Above: The Legend of Heroes: Trails in the Sky SC is one of a number of JRPGs in Xseed’s catalog.
GamesBeat: Xseed localizes many Japanese games for the West. Does it work the other way around, with you sending games from the West to Japan?
Berry: So that is something that we have been doing, or been attempting to do more. For a recent example, the indie title Freedom Planet. That was a big hit on Steam. It was self published, but we worked together with the developer Galaxy Trail on the Switch version where we are the publisher on the Switch version. And we actually translated the game into Japanese, and then we had our Marvelous Japan side release it on the Japanese eShop for switch. So we are looking more into that direction as well.
GamesBeat: Have you ever thought about taking a studio like Zeboyd and their games like Cosmic Star Heroine, which is Japanese RPG made by a Western studio, and bringing their games to Japan?
Berry: Absolutely. Yes, we would definitely love to do something like that.
Xseeding success
GamesBeat: What’s the best-performing Xseed franchise? Is it Ys or Trails, or is it something else?
Berry: That is a tough call. I’d say it may have to be Rune Factory right now. Based on the great success that Rune Factory 4 had on the 3DS, we ended up doing more than 250,000 units, between physical and digital, since it launched in 2013. And even now we’re shipping more 3DS product of Rune Factory 4, and then the upcoming Rune Factory 4 Special, the HD remake for the Switch, there’s a lot of excitement about that. So I’d say is our biggest franchise right now.

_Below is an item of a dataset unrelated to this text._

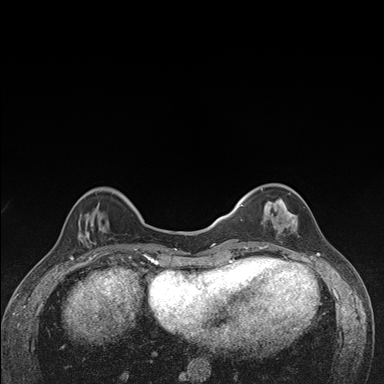
Breast MRI (dynamic contrast-enhanced), one axial slice; position 42 of 176 along the scan axis; dynamic contrast-enhanced series, time point 2 of 7 at this slice position (early post-contrast); 1.5 T; TE 1.5 ms, TR 4.2 ms; 1.1 mm slice thickness; 384 × 384 image matrix, field of view 310 × 310 mm. Female patient.
Outlined on this slice (semi-automatically segmented with operator editing):
- enhancing-tissue mask used for the functional tumour volume (all voxels passing the contrast-enhancement thresholds inside the analysis volume; usually the tumour): bounding box <240,184,305,249> (left, top, right, bottom; pixels)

GamesBeat: Xseed localizes fighting games, too. How well do they do for you?
Berry: The main fighting game that we did was Nitro Plus Blasters. We released that on PS4 and PS3, and then later on Steam. That did OK for us. I think part of the issue is that those characters were based off of visual novel games, so a lot of people are not familiar with the characters in that fighting game since there were IPs in which a lot of the games were not released in English in the West. But as a fighting game, its mechanics were solid. And it did decent.
GamesBeat: And you’re doing Granblue in 2020? What are you expecting with this more established brand?
Berry: That title we feel has a incredible amount of potential. Between the big IP Granblue Fantasy and the development team of Arc System Works being probably the most established development team of 2D fighters out there, between the Dragon Ball Fighterz that they developed for Bandai Namco or ever their own established franchises like Guilty Gear — we are incredibly excited about it.
GamesBeat: And your slate includes, what, seven games for 2020 and beyond? And from what I see, you have a lot of variety. You’ve got Rune Factory, RPGs, and fighting games. Is that balance what you’re looking for in the future?
Berry: Yes, absolutely. We are genre-agnostic. We’re willing to publish any quality games of any genre, and even in terms of platforms, we’re willing to look at pretty much all platforms, except for mobile.
Content is king. And wherever the best games are, we’re going to be there, hopefully.
Correction, 10:13 a.m. Saturday: Fixed the list of names that Marvelous worked with to remove incorrect ones (Genki and tri-Ace) and fix spelling of Team GrisGris. I apologize for the errors.